Anyways, that is my only real complaint, so let's just get on to the point-- this book was SO good. This felt a lot more real than a lot of other contemporaries I have read which is pretty crazy considering the absurdity of Mim's journey. It really felt like we were just listening in on her thoughts and conversations. The author's writing was so natural and seamless I felt like I was completely lost in the story every time I picked it up.


I love how intelligent and witty Mim is. She very much knows what's up. The perfect mix of rational and crazy I would like to aim for. She is also hilarious and any book that can make me crack a smile is an automatic 3 stars. The latter 2 stars came from the incredible writing and emphasis on characterization and human conflict. Mim is shamelessly flawed. She hates her medicated mind but recognizes the hot mess that she is. The people that she meets along the way are so real too. Shamelessly flawed just like herself. They help her grow, but they are not just there for the sake of the main character. They serve a purpose of their own and aren't just plot progression. Honestly, fantastic writing, showing us through characterization, through Mim, that there are more things to this world than just what is going on with you. Mim assumes this is her big journey, and hers alone, but then we meet Arlene, and Beck, and Walt, and it makes a self centered character a little more conscious of other's battles. This is certainly a theme that is extremely applicable to today's society.

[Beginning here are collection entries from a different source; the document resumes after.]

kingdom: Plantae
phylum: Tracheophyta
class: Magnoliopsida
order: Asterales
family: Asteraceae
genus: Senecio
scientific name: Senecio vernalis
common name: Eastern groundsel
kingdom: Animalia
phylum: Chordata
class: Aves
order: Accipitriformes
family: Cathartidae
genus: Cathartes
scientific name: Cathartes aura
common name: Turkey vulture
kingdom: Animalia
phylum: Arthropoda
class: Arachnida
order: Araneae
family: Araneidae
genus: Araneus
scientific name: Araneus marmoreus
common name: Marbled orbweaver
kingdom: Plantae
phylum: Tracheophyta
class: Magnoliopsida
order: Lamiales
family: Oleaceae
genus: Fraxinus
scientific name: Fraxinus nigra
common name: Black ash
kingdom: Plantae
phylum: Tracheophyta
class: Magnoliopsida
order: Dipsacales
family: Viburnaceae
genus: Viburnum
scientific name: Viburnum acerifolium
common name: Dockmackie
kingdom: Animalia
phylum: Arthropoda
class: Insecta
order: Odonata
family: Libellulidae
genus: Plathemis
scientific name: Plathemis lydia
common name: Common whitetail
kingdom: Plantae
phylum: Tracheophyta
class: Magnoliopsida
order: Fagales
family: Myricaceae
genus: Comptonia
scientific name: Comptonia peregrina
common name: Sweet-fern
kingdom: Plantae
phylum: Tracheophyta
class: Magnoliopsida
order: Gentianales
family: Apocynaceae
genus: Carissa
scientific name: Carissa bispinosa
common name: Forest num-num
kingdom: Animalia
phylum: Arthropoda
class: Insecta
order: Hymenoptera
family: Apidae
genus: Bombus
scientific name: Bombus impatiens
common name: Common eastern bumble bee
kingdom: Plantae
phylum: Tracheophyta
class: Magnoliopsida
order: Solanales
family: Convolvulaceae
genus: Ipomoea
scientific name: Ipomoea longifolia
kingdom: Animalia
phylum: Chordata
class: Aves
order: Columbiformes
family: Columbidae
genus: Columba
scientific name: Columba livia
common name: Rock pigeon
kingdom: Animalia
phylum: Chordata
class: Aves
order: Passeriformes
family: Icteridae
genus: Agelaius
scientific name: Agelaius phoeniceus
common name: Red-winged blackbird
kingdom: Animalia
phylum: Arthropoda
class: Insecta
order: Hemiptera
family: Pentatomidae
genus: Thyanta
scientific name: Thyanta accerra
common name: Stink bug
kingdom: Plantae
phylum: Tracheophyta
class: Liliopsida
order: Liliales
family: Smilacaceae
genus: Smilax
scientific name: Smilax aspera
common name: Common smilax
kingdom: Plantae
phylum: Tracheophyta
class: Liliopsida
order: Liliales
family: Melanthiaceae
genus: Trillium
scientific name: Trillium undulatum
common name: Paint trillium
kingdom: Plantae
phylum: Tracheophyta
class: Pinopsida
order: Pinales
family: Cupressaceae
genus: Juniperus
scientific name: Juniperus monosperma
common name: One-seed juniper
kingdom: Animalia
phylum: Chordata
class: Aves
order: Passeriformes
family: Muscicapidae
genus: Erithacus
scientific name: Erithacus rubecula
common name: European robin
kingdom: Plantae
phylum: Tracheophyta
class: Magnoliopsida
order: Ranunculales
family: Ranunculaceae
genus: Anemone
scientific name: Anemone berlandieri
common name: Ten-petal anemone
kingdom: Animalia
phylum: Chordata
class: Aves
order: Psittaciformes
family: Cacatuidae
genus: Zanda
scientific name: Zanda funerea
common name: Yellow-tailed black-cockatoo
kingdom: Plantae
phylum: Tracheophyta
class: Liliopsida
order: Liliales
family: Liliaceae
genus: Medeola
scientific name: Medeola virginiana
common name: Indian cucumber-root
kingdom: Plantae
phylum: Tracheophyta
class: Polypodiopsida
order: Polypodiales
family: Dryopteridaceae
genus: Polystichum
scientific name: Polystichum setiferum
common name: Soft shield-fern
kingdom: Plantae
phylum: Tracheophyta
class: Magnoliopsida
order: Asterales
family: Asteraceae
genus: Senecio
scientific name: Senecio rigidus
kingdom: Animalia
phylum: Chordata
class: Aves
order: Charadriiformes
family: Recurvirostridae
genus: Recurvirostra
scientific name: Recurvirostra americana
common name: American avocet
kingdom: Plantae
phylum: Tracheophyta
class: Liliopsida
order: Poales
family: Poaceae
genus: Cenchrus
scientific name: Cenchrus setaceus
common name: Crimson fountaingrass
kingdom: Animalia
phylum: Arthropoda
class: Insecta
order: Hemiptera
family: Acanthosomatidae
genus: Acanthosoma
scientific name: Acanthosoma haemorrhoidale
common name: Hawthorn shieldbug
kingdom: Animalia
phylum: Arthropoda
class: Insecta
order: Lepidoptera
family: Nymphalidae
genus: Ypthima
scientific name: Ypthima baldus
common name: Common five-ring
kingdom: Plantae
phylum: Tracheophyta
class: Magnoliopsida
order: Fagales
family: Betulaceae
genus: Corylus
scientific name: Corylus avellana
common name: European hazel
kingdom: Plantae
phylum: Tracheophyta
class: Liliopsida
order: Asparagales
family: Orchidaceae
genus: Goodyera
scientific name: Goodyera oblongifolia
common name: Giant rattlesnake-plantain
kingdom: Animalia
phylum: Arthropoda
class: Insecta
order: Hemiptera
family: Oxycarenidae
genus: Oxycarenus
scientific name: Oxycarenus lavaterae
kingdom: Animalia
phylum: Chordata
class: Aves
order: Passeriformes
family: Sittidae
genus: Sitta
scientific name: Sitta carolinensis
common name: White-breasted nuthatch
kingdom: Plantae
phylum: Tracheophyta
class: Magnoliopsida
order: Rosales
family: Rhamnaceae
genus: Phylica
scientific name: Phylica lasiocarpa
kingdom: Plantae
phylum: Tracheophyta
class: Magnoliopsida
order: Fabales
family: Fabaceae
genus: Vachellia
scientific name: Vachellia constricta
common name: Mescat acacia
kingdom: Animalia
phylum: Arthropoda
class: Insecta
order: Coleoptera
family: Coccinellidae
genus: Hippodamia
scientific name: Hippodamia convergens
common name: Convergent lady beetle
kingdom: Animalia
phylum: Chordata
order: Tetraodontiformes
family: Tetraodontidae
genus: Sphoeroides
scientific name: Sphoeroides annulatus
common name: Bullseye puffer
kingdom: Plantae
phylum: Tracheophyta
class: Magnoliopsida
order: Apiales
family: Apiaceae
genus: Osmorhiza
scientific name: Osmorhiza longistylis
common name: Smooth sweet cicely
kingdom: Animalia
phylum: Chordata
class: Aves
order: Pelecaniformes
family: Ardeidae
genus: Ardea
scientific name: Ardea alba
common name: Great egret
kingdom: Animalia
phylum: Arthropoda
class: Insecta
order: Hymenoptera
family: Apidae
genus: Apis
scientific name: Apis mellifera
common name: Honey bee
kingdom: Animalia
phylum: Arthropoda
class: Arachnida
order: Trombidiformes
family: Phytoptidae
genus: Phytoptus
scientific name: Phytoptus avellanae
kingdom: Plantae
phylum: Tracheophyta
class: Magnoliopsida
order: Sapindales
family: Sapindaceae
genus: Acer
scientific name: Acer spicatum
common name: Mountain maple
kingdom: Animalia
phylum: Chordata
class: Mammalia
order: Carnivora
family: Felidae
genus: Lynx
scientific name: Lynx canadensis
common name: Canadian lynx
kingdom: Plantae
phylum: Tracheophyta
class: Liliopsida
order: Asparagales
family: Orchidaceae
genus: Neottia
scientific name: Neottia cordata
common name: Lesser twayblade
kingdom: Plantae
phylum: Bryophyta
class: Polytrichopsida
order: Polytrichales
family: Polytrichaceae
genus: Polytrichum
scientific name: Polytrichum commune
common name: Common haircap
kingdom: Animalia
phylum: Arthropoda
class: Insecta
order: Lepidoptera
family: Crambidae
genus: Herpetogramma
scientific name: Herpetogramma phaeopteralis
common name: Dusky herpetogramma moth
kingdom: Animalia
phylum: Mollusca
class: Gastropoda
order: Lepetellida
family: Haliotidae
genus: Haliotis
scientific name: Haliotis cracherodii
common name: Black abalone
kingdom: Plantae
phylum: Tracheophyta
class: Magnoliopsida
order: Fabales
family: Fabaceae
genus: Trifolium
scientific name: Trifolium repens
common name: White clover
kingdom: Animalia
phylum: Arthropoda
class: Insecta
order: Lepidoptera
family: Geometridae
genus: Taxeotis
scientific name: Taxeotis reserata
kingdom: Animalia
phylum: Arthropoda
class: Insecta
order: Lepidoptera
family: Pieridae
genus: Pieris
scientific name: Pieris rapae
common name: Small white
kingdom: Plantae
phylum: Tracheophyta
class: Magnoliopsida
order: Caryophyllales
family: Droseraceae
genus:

I thought the conclusion was very fitting. In other reviews, I have seen people claim that the ending was too anticlimactic, and where I can understant why some people felt that way, I do strongly disagree. Sure, the conclusion in comparison to the insanity of the rest of Mim's journey is much more chill --for lack of a better word-- but that is what the pacing of the story required, as well as what the development of Mim's character needed. She was so exhausted of the chaos and the running, that she needed things to slow down. I thought the fact that the pacing slowed down also benefited the levity of what she was finding out at the end of the "road," if you get what I mean.


Ultimately, I loved the message behind this book, "have a vision, unclouded by fear." It is a fantastic idea.


This book is seriously well written and deals with tough subject matter in a flawless way. Clearly, a 5/5 star read!